Tout le monde est arrivé, le stage peut commencé...

Ce matin c’est réunion et présentation de toutes les personnes qui accompagnent Famoudou, on nous explique les fonctions de chaque personne.

Je rejoins le coin cuisine pour faire des photos, direction le terrain de l’autre côté de la rue. « Assied toi, viens », puis on me met un pilon dans la main. Je pile des oignons, des petits poireaux (comme de la ciboulette), puis des aubergines (Kolokobo) qui ont été cuites dans l’huile. Les femmes africaines parlent beaucoup, rigolent, chantent…Je suis rejoint par Alain et Esther, nous préparons les poivrons, les carottes, pendant ce temps là le riz cuit…Nous nous présentons tous…Fanta nous dit que c’est gentil de les aider, elle nous dit que nous sommes des gens biens. Fanta nous parle en malinké, Hadja traduit « elle dit qu’elle va chanter pour les blancs » et Fanta chante…grosse émotion…

J’ai fint de préparer les légumes, Fanta prend une bassine et vient me laver les mains.

Cette après-midi premier vrai cours, nous sommes sur le toit, il fait chaud. Nous découvrons et travaillons le rythme ternaire Somasangi. J’essaye de moins faire marcher l’intellect pour jouer, j’essaye de lâcher prise et d’apprécier le moment…

Après le repas nous décidons de sortir et d’aller au concert d’Amadou et Maryam, nous partons à deux bus, à peine garé des jeunes nous sautent dessus pour nous vendre des places. Les places ne se vendent pas à un guichet, il y a une vingtaine de jeunes qui interpellent tous ceux qui arrivent pour essayer de vendre un maximum de place. Une partie du groupe achète ses places, sauf que ce n’est pas le bon concert…nous avons des places pour la nuit de la femme pour les 50 ans de l’indépendance du Mali. 15 griottes doivent se succéder sur la scène du palais des sports. La salle est comble, les femmes en majorité se sont toutes parées de leurs plus beaux habits en Bazin (tissu local amidonné et coloré). Les musiciens arrivent un par un tranquillement avec leurs instruments, nous attendons presque deux heures avant que le concert ne démarre.

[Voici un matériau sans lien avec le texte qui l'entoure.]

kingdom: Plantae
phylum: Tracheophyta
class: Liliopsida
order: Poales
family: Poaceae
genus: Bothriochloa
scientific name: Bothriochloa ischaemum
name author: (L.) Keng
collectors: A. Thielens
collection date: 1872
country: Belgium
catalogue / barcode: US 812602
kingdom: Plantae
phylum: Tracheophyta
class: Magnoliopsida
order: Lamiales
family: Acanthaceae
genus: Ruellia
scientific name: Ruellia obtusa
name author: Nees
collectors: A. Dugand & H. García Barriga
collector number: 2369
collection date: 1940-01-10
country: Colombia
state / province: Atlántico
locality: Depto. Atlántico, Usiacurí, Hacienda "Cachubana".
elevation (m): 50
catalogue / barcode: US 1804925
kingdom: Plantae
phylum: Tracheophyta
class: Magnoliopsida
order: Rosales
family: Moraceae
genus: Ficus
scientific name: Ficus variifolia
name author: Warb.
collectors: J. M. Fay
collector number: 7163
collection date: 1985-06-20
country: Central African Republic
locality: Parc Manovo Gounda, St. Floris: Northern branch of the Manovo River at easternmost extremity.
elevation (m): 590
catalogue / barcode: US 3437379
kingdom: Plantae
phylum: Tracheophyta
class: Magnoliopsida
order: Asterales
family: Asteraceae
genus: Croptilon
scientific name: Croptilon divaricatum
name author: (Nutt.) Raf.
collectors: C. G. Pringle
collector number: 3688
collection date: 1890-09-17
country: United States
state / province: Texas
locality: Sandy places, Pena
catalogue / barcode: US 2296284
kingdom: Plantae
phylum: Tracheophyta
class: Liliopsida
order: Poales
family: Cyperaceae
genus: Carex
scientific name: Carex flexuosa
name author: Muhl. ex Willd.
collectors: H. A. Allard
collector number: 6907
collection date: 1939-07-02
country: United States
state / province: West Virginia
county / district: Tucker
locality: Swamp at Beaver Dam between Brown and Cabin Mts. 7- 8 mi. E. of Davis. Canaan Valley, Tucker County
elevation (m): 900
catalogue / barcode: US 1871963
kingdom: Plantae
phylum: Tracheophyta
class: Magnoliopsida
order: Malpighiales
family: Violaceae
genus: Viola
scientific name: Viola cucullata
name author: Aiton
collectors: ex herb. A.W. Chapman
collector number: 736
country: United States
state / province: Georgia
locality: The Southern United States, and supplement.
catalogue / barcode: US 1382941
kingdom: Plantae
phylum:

J’ai droit aux traductions des chansons par Hadja, car par moment les chansons sont très revendicatrices et provoque l’euphorie, toutes les femmes se lèvent en même temps, hurle…beaucoup de chansons sont orientées sur les défauts des hommes : infidélité, polygamie, violence…Une des griottes met le feu à la salle, je n’ai jamais vu ça, toutes femmes se tournent vers les hommes en les chambrant, puis elle descend dans le public et va chanter face à l’ambassadeur et tous les représentants de la ville, c’est la folie dans la salle. Super concert.